How to Make Datasets Self Documented
Labels
Research datasets have columns of data (which statisticians and programmers call variables). All programming languages have rules for the names for the columns/variables. SAS expects names to be short (32 or less characters) and they can't contain spaces or begin with numbers. This means that concepts like "when does the patient suffer from allergic rhinitis" end up with variable names like whenrhin. You can tell SAS to apply labels to variables so they will have readable names in reports. Don't worry about the exact syntax because you can download and run a SAS program with all the details here (but do notice that SAS uses ; to end each statement).
data work.rhinitis; set source.rhinitis; label whenrhin "When does the patient suffer from allergic rhinitis?"; run;This tells SAS to make a copy of the rhinitis dataset and save it into a temporary library (a folder) called work. After running that program, your SAS output when processing that new rhinitis dataset will show the label rather than the nebulous, short variable name, whenrhin.
Formats
Don't panic if this section seems complicated. The program which you downloaded above will label and format your datasets so they work well in the SAS UE GUI. Learn as much as you can but you can rely on the code if the details are overwhelming. Research datasets typically use code numbers to represent categorical variables. For example, a dataset which has information on allergic rhinitis could have a column which has code numbers that holds information on when the patient is typically sick. SAS uses a "formatting procedure", called proc format, to help decode values. This block of code tells SAS to create a "format" that can be used to decode the values 1, 2 or 3.
proc format library = work; value $season "1" = "Dry season" "2" = "Wet season" "3" = "Anytime" ; run;
After that "proc format" block of code has been run, the format can be applied to a dataset like this:
data work.rhinitis; set source.rhinitis; format whenrhin $season. ; run;
That code makes a copy of the rhinitis dataset in a temporary library (folder) called work. If you use the SAS UE GUI to analyse the copy of the rhinitis dataset in the work library/folder, the output will show statistics labeled with Dry season, Wet season or Anytime instead of 1, 2, 3.
The proc format code is a bit tricky because SAS keeps track of two different kinds of data, numeric and character.
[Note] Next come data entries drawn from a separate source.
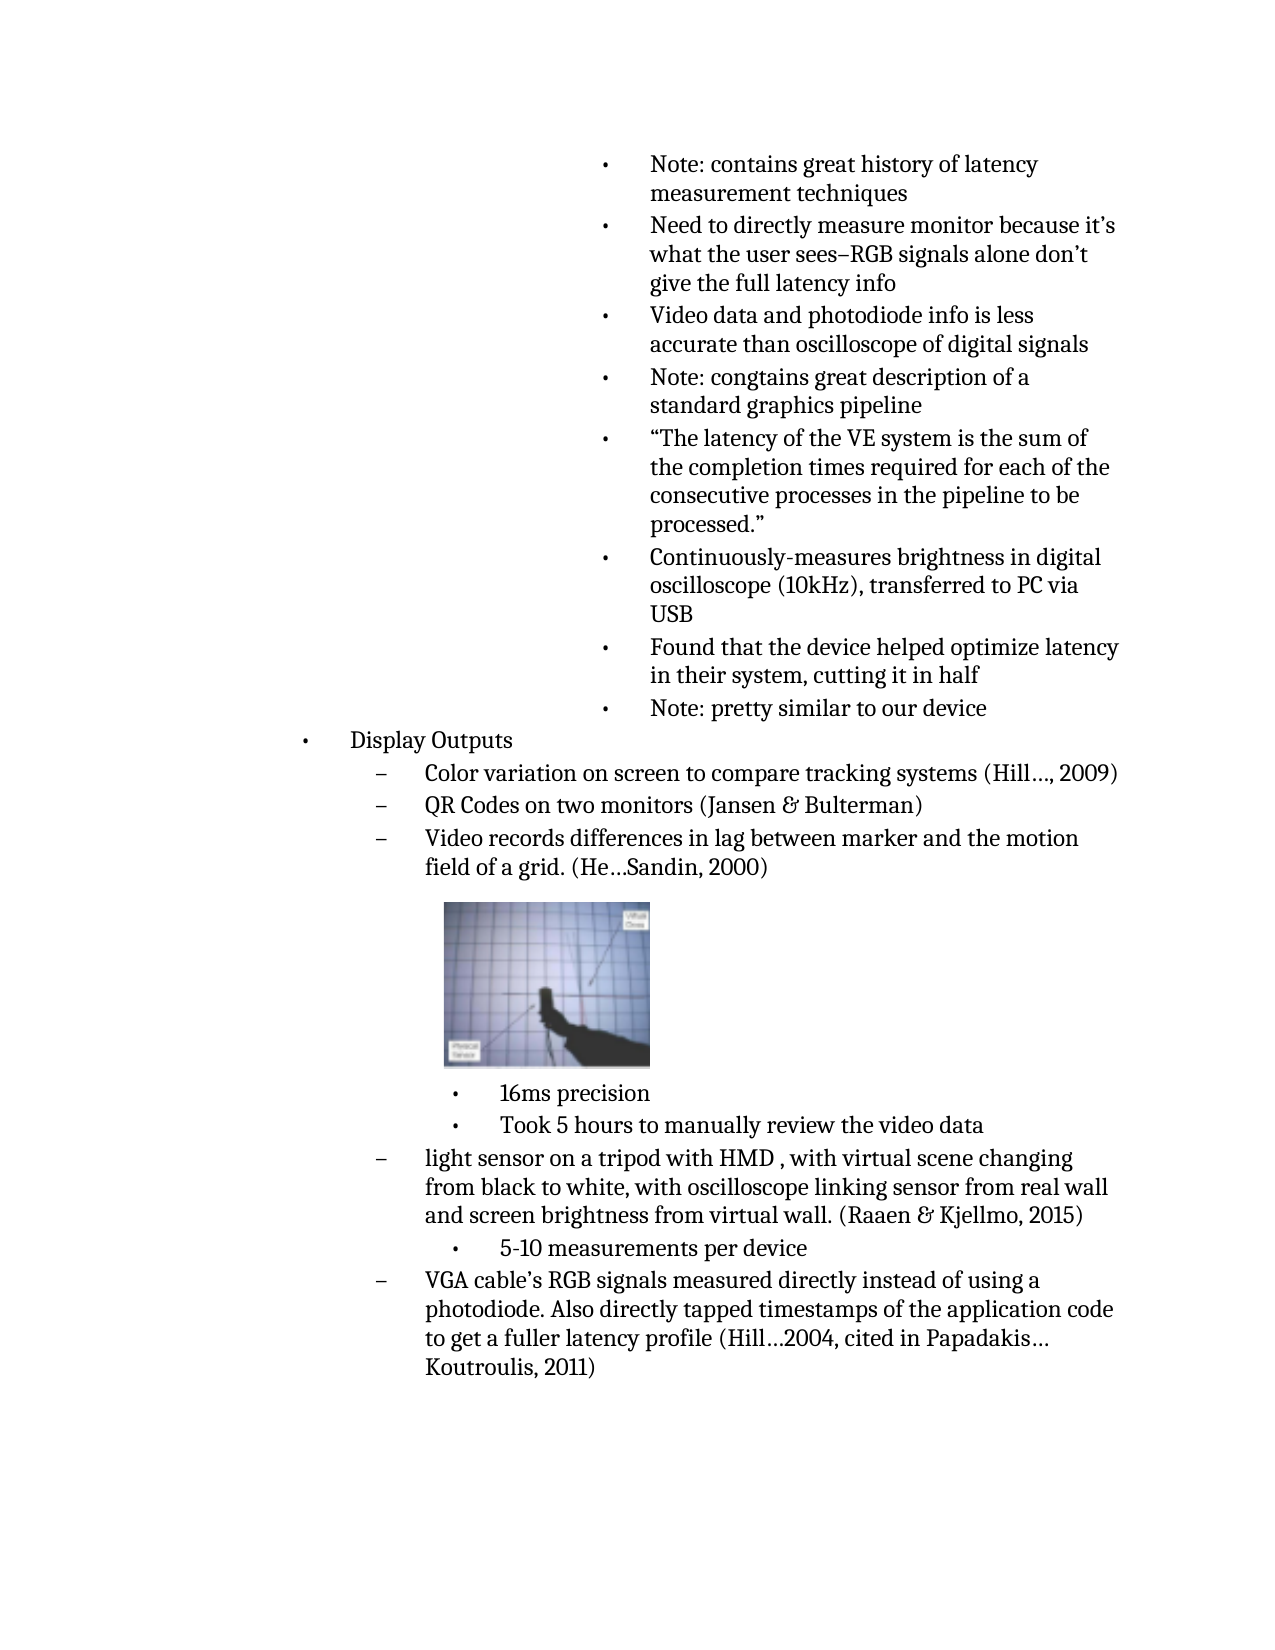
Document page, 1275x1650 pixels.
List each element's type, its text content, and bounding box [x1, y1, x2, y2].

picture [443, 902, 650, 1069]
list 5-10 measurements per device [450, 1234, 1125, 1262]
list Note: contains great history of latency measurement techniques [600, 150, 1125, 207]
list Need to directly measure monitor because it’s what the user sees–RGB signals alone don’t give the full latency info [600, 211, 1125, 297]
list Note: congtains great description of a standard graphics pipeline [600, 362, 1125, 420]
list Display Outputs [300, 726, 1125, 755]
list Color variation on screen to compare tracking systems (Hill…, 2009) [375, 759, 1125, 787]
list Continuously-measures brightness in digital oscilloscope (10kHz), transferred to PC via USB [600, 542, 1125, 629]
list “The latency of the VE system is the sum of the completion times required for each of the consecutive processes in the pipeline to be processed.” [600, 424, 1125, 539]
list VGA cable’s RGB signals measured directly instead of using a photodiode. Also directly tapped timestamps of the application code to get a fuller latency profile (Hill…2004, cited in Papadakis…Koutroulis, 2011) [375, 1266, 1125, 1381]
list Found that the device helped optimize latency in their system, cutting it in half [600, 632, 1125, 690]
list light sensor on a tripod with HMD , with virtual scene changing from black to white, with oscilloscope linking sensor from real wall and screen brightness from virtual wall. (Raaen & Kjellmo, 2015) [375, 1144, 1125, 1230]
list Note: pretty similar to our device [600, 694, 1125, 722]
list QR Codes on two monitors (Jansen & Bulterman) [375, 791, 1125, 820]
list Video data and photodiode info is less accurate than oscilloscope of digital signals [600, 301, 1125, 359]
list 16ms precision [450, 1079, 1125, 1107]
list Video records differences in lag between marker and the motion field of a grid. (He…Sandin, 2000) [375, 824, 1125, 881]
list Took 5 hours to manually review the video data [450, 1111, 1125, 1140]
Numeric data can be used for math and character data can not. You can spot character formats because they begin with a $. Data like medical record numbers can be stored as character data to prevent exhausted researchers from accidentally calculating the average medical record number for a data set. The format above is a character format. If that variable was numeric, the format would look like this:
proc format library = work; value season 1 = "Dry season" 2 = "Wet season" 3 = "Anytime" ; run;
Do notice the lack of the $ and that the code numbers are not inside quotes.